We’re going to develop a Matlab function to solve systems of nonlinear simultaneous equations. We’ll use the ‘fminsearch’ function to find the intersection of the given curves or functions with several variables. The method ends when a solution is found, when a maximum number of iterations is reached, or when some specifications of tolerances are met, according to the default options for fminsearch.    

For each system of nonlinear equations and starting points, we need to be aware of the solution found, the number of iterations needed, the number of function evaluations needed, and the exit flag value. This helps us know whether the found solution is good or bad.  
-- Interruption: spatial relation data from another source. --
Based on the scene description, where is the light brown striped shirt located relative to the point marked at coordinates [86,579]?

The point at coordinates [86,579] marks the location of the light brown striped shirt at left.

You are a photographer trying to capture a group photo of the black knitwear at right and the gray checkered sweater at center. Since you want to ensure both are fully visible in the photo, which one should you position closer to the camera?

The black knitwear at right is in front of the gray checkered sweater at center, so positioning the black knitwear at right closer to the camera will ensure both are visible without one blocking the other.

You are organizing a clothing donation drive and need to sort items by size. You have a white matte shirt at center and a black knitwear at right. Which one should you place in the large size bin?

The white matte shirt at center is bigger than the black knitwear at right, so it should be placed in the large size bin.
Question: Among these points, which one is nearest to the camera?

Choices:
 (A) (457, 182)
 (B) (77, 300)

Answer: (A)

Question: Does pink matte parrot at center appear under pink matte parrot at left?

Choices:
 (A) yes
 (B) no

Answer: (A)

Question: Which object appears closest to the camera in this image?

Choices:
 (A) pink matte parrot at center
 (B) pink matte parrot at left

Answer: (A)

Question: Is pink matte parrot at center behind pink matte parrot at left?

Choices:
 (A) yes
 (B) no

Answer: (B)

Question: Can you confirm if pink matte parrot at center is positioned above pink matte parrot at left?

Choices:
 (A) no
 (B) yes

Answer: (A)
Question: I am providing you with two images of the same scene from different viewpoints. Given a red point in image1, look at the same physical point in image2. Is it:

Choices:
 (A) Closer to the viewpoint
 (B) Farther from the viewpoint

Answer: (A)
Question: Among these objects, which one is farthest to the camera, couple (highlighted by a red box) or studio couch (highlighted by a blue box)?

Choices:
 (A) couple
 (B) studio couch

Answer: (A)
It’s important to note that this minimization or optimization function (fminsearch) doesn’t solve simultaneous equations. We have to adapt the system or formulate the problem in such a way that we can accomplish this. In this particular case, we’re going to express the nonlinear system as a scalar value, and it’s going to be reduced to its minimum value by fminsearch. That value will be the solution to our problem.  

Naturally, different tolerances or starting points deliver different results. Only one intersection is found for every starting point, even though the nonlinear system may have more than one solution.  

If we have this nonlinear system of simultaneous equations:

nonlinear simultaneous equations 1

nonlinear systems 1 

 
We can express the system in Matlab as a function returning a scalar:


function y = nls1(x)
y1 = 2 * x;
y2 = 4* x^2 + x;
y3 = exp(2 * x) - 1;
y = norm(y1-y2-y3, 2);

 

We expect y to be zero at the end (where the curves intersect). If not, the solution is not good enough. fminsearch will find the value of x that minimizes the expression |y1 - y2 - y3|. Of course, we can formulate or express the system in different ways. This is only one idea and this function is called the ‘objective function’, in numerical optimization terms.  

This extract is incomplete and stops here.